DURHAM – With his star player in a slump and his team’s offense lumbering, Duke coach Mike Krzyzewski implored the Cameron Indoor Stadium crowd to have an effect on the game.
Krzyzewski stood up, screamed and raised his arms, calling for more noise 17 seconds after halftime.
The crowd and his team received the message.
No. 16 Duke ripped off a quick run shortly after Krzyzewski’s call for energy and Georgia Tech never came closer than five points again, eventually falling, 79-57, on Tuesday.
“It seemed dead. We didn’t have the life we normally have,” Krzyzewski said of the first half. “... Still, we were up one (at halftime), but if it kept going that way, we weren’t gonna win this game.”
In the first half, Duke, playing in its first game ranked outside the top 10 since 2007, did not look like a team that regularly scores 80 points. The Blue Devils (12-3, 1-1 Atlantic Coast Conference) had little movement in halfcourt, no help from fastbreak points, and they took a one-point lead into halftime simply by measure of good free-throw shooting, hitting 14 of 16 attempts in the first half.
Conversely, the Yellow Jackets (9-6, 0-2 ACC) were efficient in the first 20 minutes, making half their field goals and preventing Duke from doing any damage in transition.
“I think we were a little sluggish to start out the game,” said Duke forward Amile Jefferson, who had a game-high 10 rebounds. “We really didn’t have any enthusiasm to start the game. In the second half, it really came full circle.”
Duke changed the game rapidly and permanently in the second half. Rasheed Sulaimon hit a jump shot, Quinn Cook hit a three-pointer and slumping Jabari Parker fought through a crowd to make a tough lay-up for a quick 7-0 burst and 10-point lead just more than three minutes into the half.
Then it became the Rodney Hood Program for the rest of the game. Hood hit all five of his three-point attempts in the second half, eventually finishing with 27 points.
Krzyzewski said a suggestion by assistant coach Steve Wojciechowski to involve Hood in a ball screen accounted for four of them.
“My teammates did a great job of getting into the lane, and they converged, especially when I was at the four spot,” Hood said. “They left me open.
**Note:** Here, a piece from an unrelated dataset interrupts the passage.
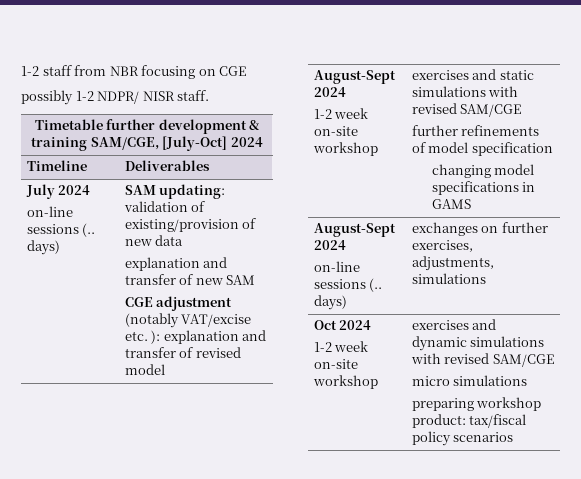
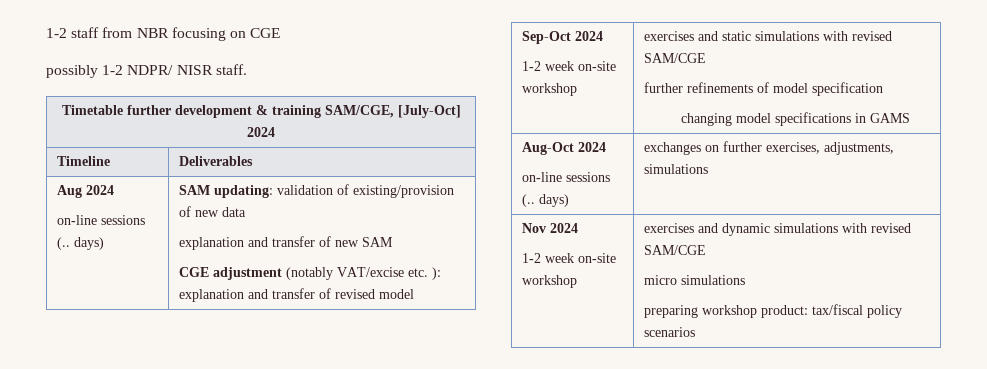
[25,184,55,199] July -> [57,185,83,198] Aug
[313,70,396,84] August-Sept -> [522,31,572,44] Sep-Oct
[313,223,396,237] August-Sept -> [522,142,575,155] Aug-Oct
[313,320,337,330] Oct -> [522,223,547,233] Nov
I give credit to Quinn, Rasheed and Andre (Dawkins) for finding me when I was wide open on that left wing, and I just knocked down shots.”
By Hood’s fifth made three of the half, his teammates on the bench were openly laughing at the hot streak.
“I’m a fan of basketball, and when you see somebody on their heat streak, you always want to see them do well, especially one of your friends,” Parker said. “It’s always good seeing Rodney catching fire because he’s a good shooter.”
It was the defensive side, though, that Duke felt changed the game. Jefferson did a superb job on talented Georgia Tech center Daniel Miller in the second half, holding him to one rebound and enticing him into 1-for-5 shooting in the final 19 minutes.
“It was a really different game in the second half,” Krzyzewski said. “We just hit on a lineup that was able to defend.”
Marcus Georges-Hunt led the Yellow Jackets with 18 points, while Miller had 14.
On Georgia Tech’s side, there was a feeling the officiating had been one-sided.
Duke attempted 25 free throws compared to Georgia Tech’s six. The Yellow Jackets went the entire 40 minutes without a free throw. Yellow Jackets coach Brian Gregory only gave credit to Duke.
“Every decision is so important when you play a team like Duke on the road,” Gregory said. “They take advantage of every mistake you make and that’s something we need to improve on.”
Duke beat Georgia Tech for the 14th time out of the past 15 meetings at Cameron Indoor Stadium and improved to 22-1 in games following a loss since the 2009-10 season.
While the Blue Devils did win, many of them felt their poor first half needs correction.
“Everything we do isn’t pretty. We’re not going to play well all the time,” Hood said. “But if we play like we played in the second half, we’ll be fine. We can’t come out like that, especially on the road. It’ll come back to bite us at times, so we gotta fix that.”